=== Begin Enclosure ===
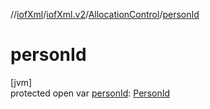 //[iofXml](../../../index.md)/[iofXml.v2](../index.md)/[AllocationControl](index.md)/[personId](person-id.md)

# personId

[jvm]\
protected open var [personId](person-id.md): [PersonId](../-person-id/index.md)
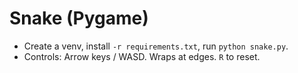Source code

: # Snake (Pygame)
- Create a venv, install `-r requirements.txt`, run `python snake.py`.
- Controls: Arrow keys / WASD. Wraps at edges. `R` to reset.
=== End Enclosure ===
▸ **Exercise description**: The answer must be the whole listing, word for word, with no pictures in it. Please write it out.

▸ **Response**:
 //[iofXml](../../../index.md)/[iofXml.v2](../index.md)/[AllocationControl](index.md)/[personId](person-id.md)

# personId

[jvm]\
protected open var [personId](person-id.md): [PersonId](../-person-id/index.md)
Source code

: # Snake (Pygame)
- Create a venv, install `-r requirements.txt`, run `python snake.py`.
- Controls: Arrow keys / WASD. Wraps at edges. `R` to reset.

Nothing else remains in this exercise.